Stored data:
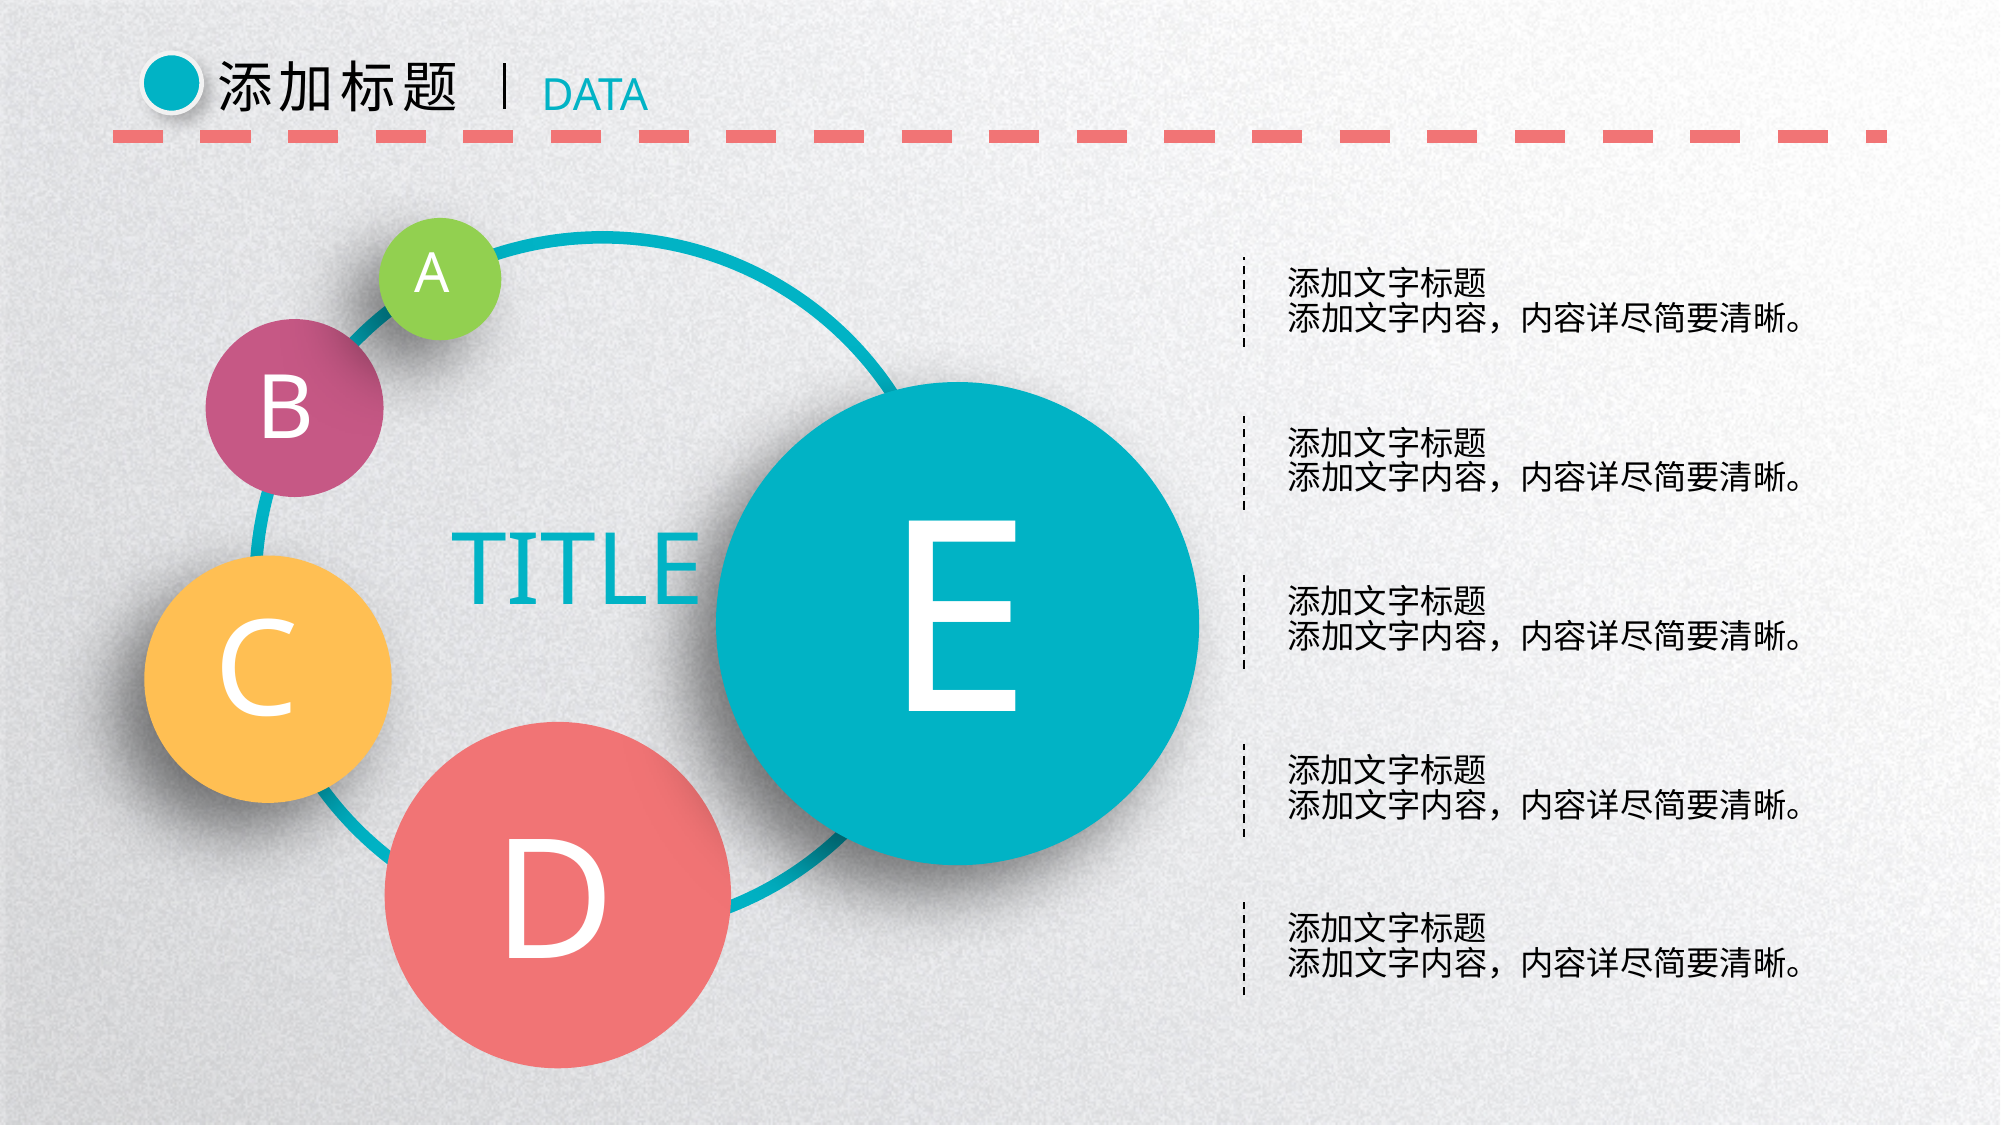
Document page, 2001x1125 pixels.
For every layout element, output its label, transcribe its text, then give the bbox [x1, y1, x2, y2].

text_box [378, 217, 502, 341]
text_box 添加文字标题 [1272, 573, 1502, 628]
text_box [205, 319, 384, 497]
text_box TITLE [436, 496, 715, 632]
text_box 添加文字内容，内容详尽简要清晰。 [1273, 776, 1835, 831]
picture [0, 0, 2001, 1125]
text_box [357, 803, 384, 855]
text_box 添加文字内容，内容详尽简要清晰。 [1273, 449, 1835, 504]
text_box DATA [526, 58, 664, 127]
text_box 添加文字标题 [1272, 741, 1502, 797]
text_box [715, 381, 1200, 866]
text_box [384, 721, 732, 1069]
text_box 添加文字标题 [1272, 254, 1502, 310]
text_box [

Task goal: Print the entries again exactly as they appear above. Do not print the pictures.

Exercise output:
Document page, 2001x1125 pixels.
For every layout element, output its label, transcribe its text, then give the bbox [x1, y1, x2, y2].

text_box [378, 217, 502, 341]
text_box 添加文字标题 [1272, 573, 1502, 628]
text_box [205, 319, 384, 497]
text_box TITLE [436, 496, 715, 632]
text_box 添加文字内容，内容详尽简要清晰。 [1273, 776, 1835, 831]
picture [0, 0, 2001, 1125]
text_box [357, 803, 384, 855]
text_box 添加文字内容，内容详尽简要清晰。 [1273, 449, 1835, 504]
text_box DATA [526, 58, 664, 127]
text_box 添加文字标题 [1272, 741, 1502, 797]
text_box [715, 381, 1200, 866]
text_box [384, 721, 732, 1069]
text_box 添加文字标题 [1272, 254, 1502, 310]
text_box [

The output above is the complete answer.